February 19, 2008
Pablo Nogueira
Wadler coined the name Expression Problem for the problem of extending data and functions on that data in modular and type-safe fashion. I have coined the term “Twisted” Expression Problem to the problem of adding to the Expression Problem (sic) the possibility of typing data at the meta-level (by the compiler’s type-checker, not a programmer-defined type checker program). I’ll explain what the previous convoluted and circuitous phrase means. Just want to sound professional here.
Mainstream object-oriented languages unsuccessfully tackle the Expression Problem using inheritance.

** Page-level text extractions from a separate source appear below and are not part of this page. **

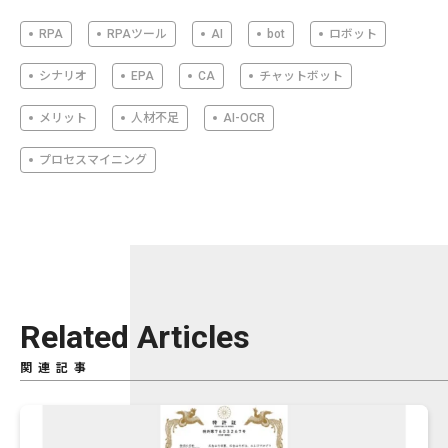
RPA
RPAツール
AI
bot
ロボット
シナリオ
EPA
CA
チャットボット
メリット
人材不足
AI-OCR
プロセスマイニング
Related Articles
関連記事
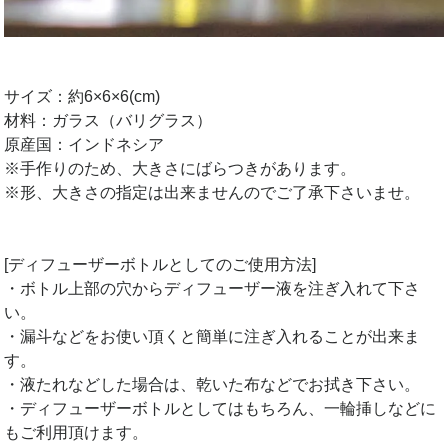
サイズ：約6×6×6(cm)
材料：ガラス（バリグラス）
原産国：インドネシア
※手作りのため、大きさにばらつきがあります。
※形、大きさの指定は出来ませんのでご了承下さいませ。
[ディフューザーボトルとしてのご使用方法]
・ボトル上部の穴からディフューザー液を注ぎ入れて下さ
い。
・漏斗などをお使い頂くと簡単に注ぎ入れることが出来ま
す。
・液たれなどした場合は、乾いた布などでお拭き下さい。
・ディフューザーボトルとしてはもちろん、一輪挿しなどに
もご利用頂けます。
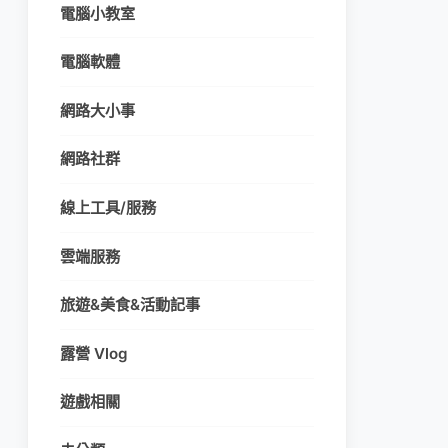
電腦小教室
電腦軟體
網路大小事
網路社群
線上工具/服務
雲端服務
旅遊&美食&活動記事
露營 Vlog
遊戲相關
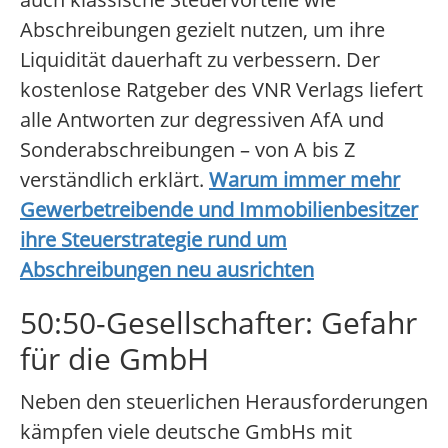
Abschreibungen gezielt nutzen, um ihre
Liquidität dauerhaft zu verbessern. Der
kostenlose Ratgeber des VNR Verlags liefert
alle Antworten zur degressiven AfA und
Sonderabschreibungen – von A bis Z
verständlich erklärt.
Warum immer mehr
Gewerbetreibende und Immobilienbesitzer
ihre Steuerstrategie rund um
Abschreibungen neu ausrichten
50:50-Gesellschafter: Gefahr
für die GmbH
Neben den steuerlichen Herausforderungen
kämpfen viele deutsche GmbHs mit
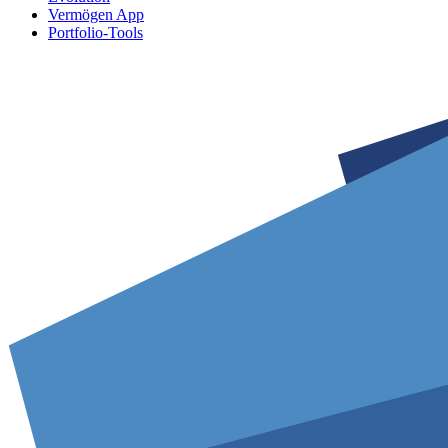
Vermögen App
Portfolio-Tools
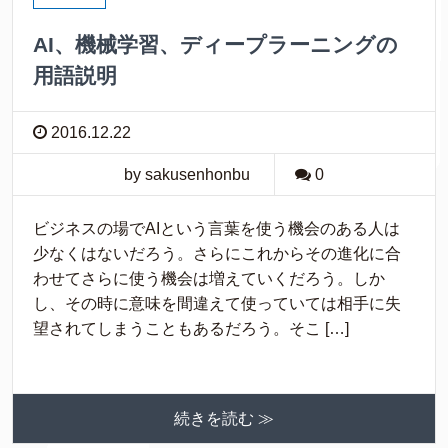
AI、機械学習、ディープラーニングの
用語説明
2016.12.22
by sakusenhonbu
0
ビジネスの場でAIという言葉を使う機会のある人は
少なくはないだろう。さらにこれからその進化に合
わせてさらに使う機会は増えていくだろう。しか
し、その時に意味を間違えて使っていては相手に失
望されてしまうこともあるだろう。そこ […]
続きを読む ≫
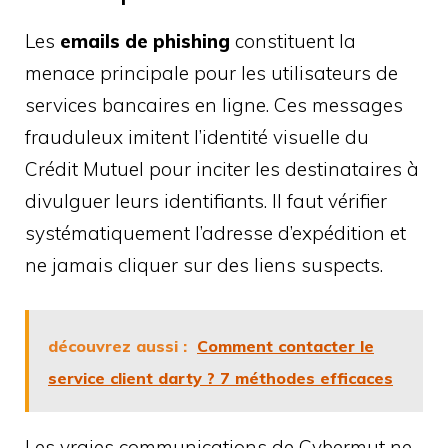
Les
emails de phishing
constituent la
menace principale pour les utilisateurs de
services bancaires en ligne. Ces messages
frauduleux imitent l’identité visuelle du
Crédit Mutuel pour inciter les destinataires à
divulguer leurs identifiants. Il faut vérifier
systématiquement l’adresse d’expédition et
ne jamais cliquer sur des liens suspects.
découvrez aussi :
Comment contacter le
service client darty ? 7 méthodes efficaces
Les vraies communications de Cybermut ne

Bah, mostly rubbish (op. cit. Emilio), so won’t go there much.
Type classes are a nice language mechanism for principled overloading. Surprise: they can be used to represent data in a Church-encoding-like fashion. Surprise: they are modularly and safely extensible, and can be used to solve the Twisted Expression Problem. Surprise: the visitor pattern is the functional homecoming for OO programmers, and guess what, there is a connection to the type class solution. Which? You’ll have to find out yourself.
WARNING: I will make use of inappropriate and impolite language such as “type”, “static type-checking”, “safety”, “extensibility”, and (I know, despicable), functional programming. Apologies for any inconvenience.
PS: To add insult to injury, if time permits I will argue that the best solution would be provided by extensible dependent types, which currently do not exist. Anyone interested?